Jones heaps praise and pressure on Wallabies

Thu, Oct 26, 2017, 7:02 AM
Beth Newman
by Beth Newman
The Wallabies and Barbarians go head-to-head on Saturday. Photo: Getty Images
The Wallabies and Barbarians go head-to-head on Saturday. Photo: Getty Images

Barbarians coach Alan Jones is putting all the pressure on Michael Cheika for Saturday’s clash, joking it would be an ‘Australian rugby crisis’ if the Baabaas won.

Cheika and Jones addressed media together on Thursday, ahead of the clash and the silver-tongued broadcaster wasted no time heaping the spotlight on his counterpart.

“Basically, if we win on Saturday there is a crisis in Australian rugby,” he laughed.

“Job on the line, players on the line.”

Jones and Cheika joked about a job swap should the Barbarians take the game on Saturday, but when the laughing subsided JOnes was full of praise for Cheika’s work with the Wallabies.

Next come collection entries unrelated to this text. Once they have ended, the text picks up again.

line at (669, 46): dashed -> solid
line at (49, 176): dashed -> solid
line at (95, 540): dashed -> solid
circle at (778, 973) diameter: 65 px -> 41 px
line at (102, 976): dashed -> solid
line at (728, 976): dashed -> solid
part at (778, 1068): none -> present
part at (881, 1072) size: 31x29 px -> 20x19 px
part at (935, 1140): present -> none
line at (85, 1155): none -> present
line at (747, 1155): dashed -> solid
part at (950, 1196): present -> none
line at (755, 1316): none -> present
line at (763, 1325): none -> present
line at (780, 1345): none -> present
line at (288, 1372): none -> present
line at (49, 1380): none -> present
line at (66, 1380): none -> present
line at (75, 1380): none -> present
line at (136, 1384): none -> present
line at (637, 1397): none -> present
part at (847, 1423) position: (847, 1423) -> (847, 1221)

The Barbarians mentor often takes swipe at the game’s administration and indeed said again on Thursday that he ‘wouldn’t sell them to a traveller on the street’, but he said the Wallabies could succeed in spite of off-field dramas.

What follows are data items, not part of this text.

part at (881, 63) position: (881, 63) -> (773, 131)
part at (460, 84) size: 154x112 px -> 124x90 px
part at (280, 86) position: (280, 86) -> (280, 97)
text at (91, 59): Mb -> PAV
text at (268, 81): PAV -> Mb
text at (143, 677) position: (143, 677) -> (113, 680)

“My view may not be Michael's (Cheika’s) view but this bloke is smart enough,” he said.

“He has managed to quarantine these people from that.

“The Wallabies are not Australian rugby, they're representative of Australian rugby and yes I think we can win the World Cup.

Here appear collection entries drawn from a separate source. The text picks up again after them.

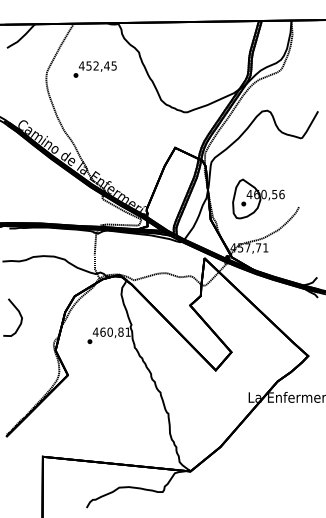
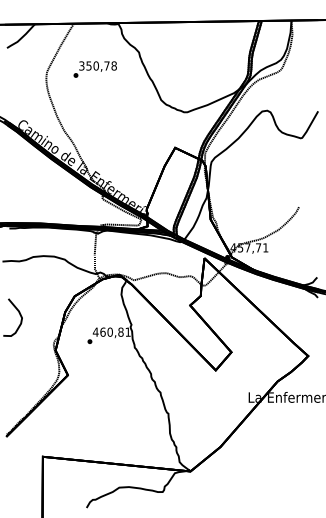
text at (97, 65): 452,45 -> 350,78
part at (258, 198): present -> none
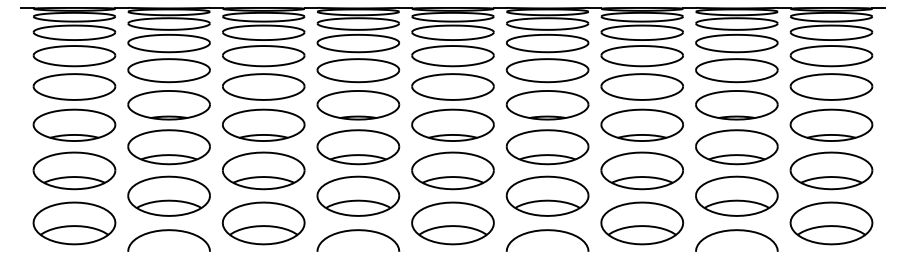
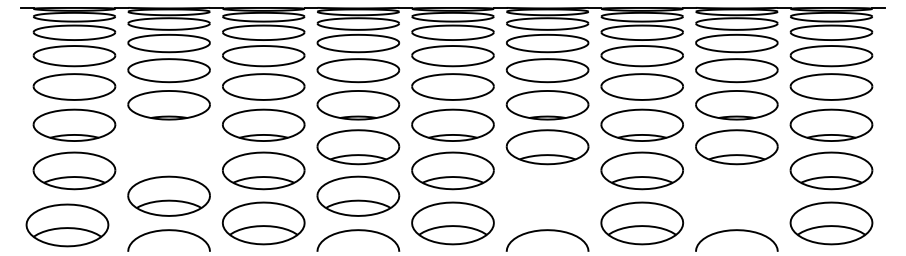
part at (168, 147): present -> none
part at (547, 195): present -> none
part at (736, 195): present -> none
part at (74, 223) position: (74, 223) -> (67, 225)
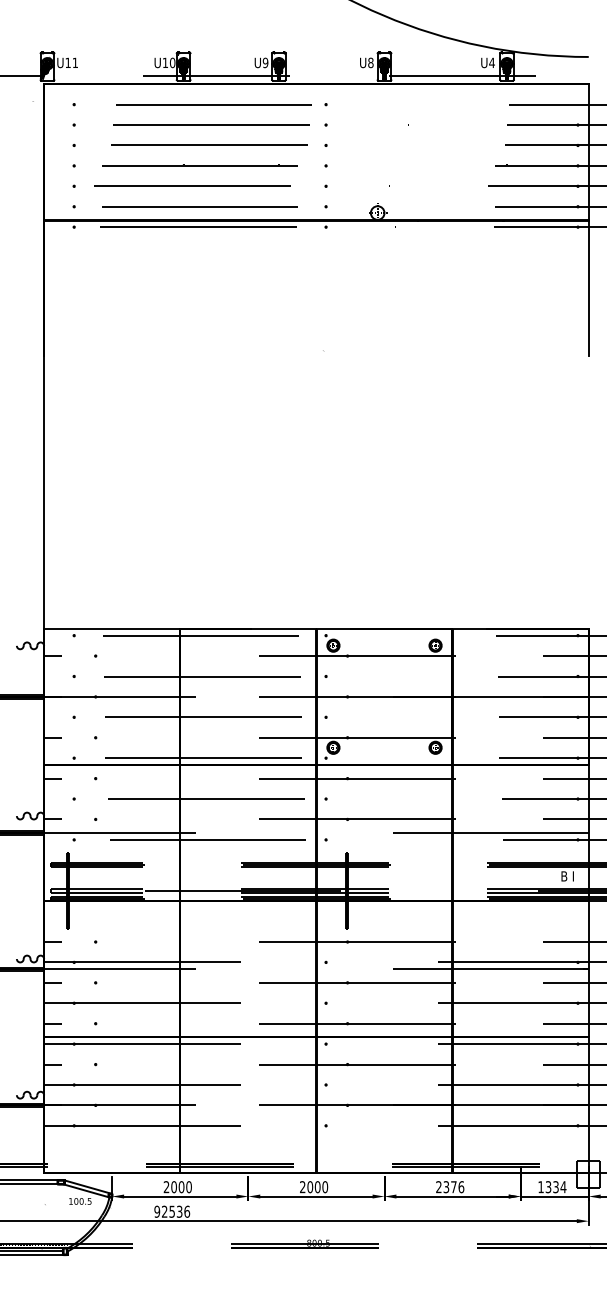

Jones said the issue in Australia was losing too much talent to overseas and competing codes, at every level of the game.

"I taught at (Brisbane Grammar School) and it was a factory - we would have fix or six Australian Schoolboys side a year

"He (former Reds coach and BGS rugby development officer) Phil Mooney told me there were 850 kids playing soccer, 550 kids playing basketball and 320 playing rugby

"If we don't stop this complete erosion it is going to be very difficult to figure out where the Wallabies of 10 years time are going to come from

"This is the administrators - they think I'm attacking the administrators of the game but I'm trying to tell them there is another way of doing this." 

One of those overseas-based Australians is Crusaders prop Mike Alaalatoa, who was actually in Barbarians camp on Thursday before failing to get a clearance from his Super Rugby club to play, frustrating Jones.

“It's just ridiculous, isn't it?,” he said.

“The game is about the players, it's about the players.

“Here's a kid that is in the hotel and he wants to play...You should have seen the look on his face.

“It's a wonderful opportunity for them that they won't get anywhere else.”

Cheika said Alaalatoa would certainly be welcomed back into Australian rugby if he wanted to return but the Wallabies mentor wasn’t going to go about poaching him, with the front rower having re-signed for two more seasons.

“The first step is to get him to come back home,” Cheika said.

“He is playing in New Zealand right now so once we get him back home playing Super Rugby, we're on.

“The one thing I don't want to be saying is that the kid came and rang me up and then he's got to go down to see his coach the next day.

“No, he hasn't really at this point

“It would be us chasing him and I think that's what we need to do - chase more of those young players.

“Quality players that are plying their trade overseas, we have to make sure we are bringing them home wherever we can.”

Luke Jones is another ex-pat lining up against the Wallabies on Saturday, the former Rebels lock plying his trade with French Top 14 side Bordeaux.

The Barbarians take on Australia on Saturday October 28, kicking off at 3pm AEDT LIVE on FOX SPORTS and Network Ten.